Given the ominous cloud of negative press hanging above the P&C industry lately, a new briefing from Guy Carpenter & Co. LLC may be a ray of sunlight indicating the haze is about to break. The catastrophe bond market is weathering the effects of the global financial downturn while maintaining a strong issuance pipeline for the remainder of 2009, says the global risk and reinsurance specialist, which partnered on the report with GC Securities, a division of MMC Securities Corp.

The briefing, entitled Cat Bond Update: First Quarter 2009, indicates that cat bonds remain important tools for risk and capital managers, with three bonds coming to market in the first quarter of 2009, totaling $575 million in fresh capital.

While the number of catastrophe bond transactions in the first quarter of 2009 was equal to those in the first quarter of 2008, according to the brief, the amount of risk capital was effectively unchanged year-over-year (down 6.5% from $615 million). However, cat bond pricing is up 50% year-over-year, Guy Carpenter says, and remains elevated relative to historical pricing, a result of a number of factors, including the sale of catastrophe bond assets to meet liquidity obligations, distress in other asset classes and rate increases in traditional reinsurance markets.

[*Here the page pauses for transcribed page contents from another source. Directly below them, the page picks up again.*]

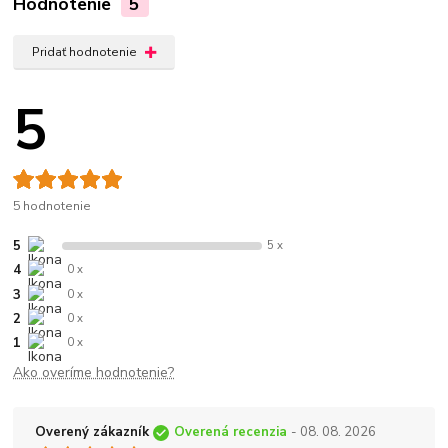
Hodnotenie
5
Pridať hodnotenie
5
5 hodnotenie
5
5 x
4
0 x
3
0 x
2
0 x
1
0 x
Ako overíme hodnotenie?
Overený zákazník
Overená recenzia
- 08. 08. 2026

“After a fallow period for cat bonds at the end of 2008, we’ve seen issuance bounce back up to levels that are consistent with the first quarter of 2008,” says David Priebe, chairman of global client development at Guy Carpenter. “The outlook for the remainder of 2009 is positive, with a strong pipeline of deals in the works. Sponsors are increasingly integrating catastrophe bonds into their risk management plans and leveraging these instruments as strategic tools for moving risk out of carrier portfolios.”

The consensus estimate for total cat bond issuance activity in 2009, according to the brief, stands at $3 billion, dependent on market conditions. If the figure stands up, it would result in an 11.1% year-over-year increase in catastrophe bond limits outstanding, and would see 2009 supplanting 2008 as the third-busiest issuance year in the history of the catastrophe bond market.

Additionally, the briefing notes the insurance-linked securities (ILS) sector returned a 1% gain in the first quarter of 2009. Given the volatility in the broader markets, the ILS market remains a valuable alternative for investors, who appreciate the prevailing return profile and the non-correlation of underlying risk characteristics relative to other asset classes.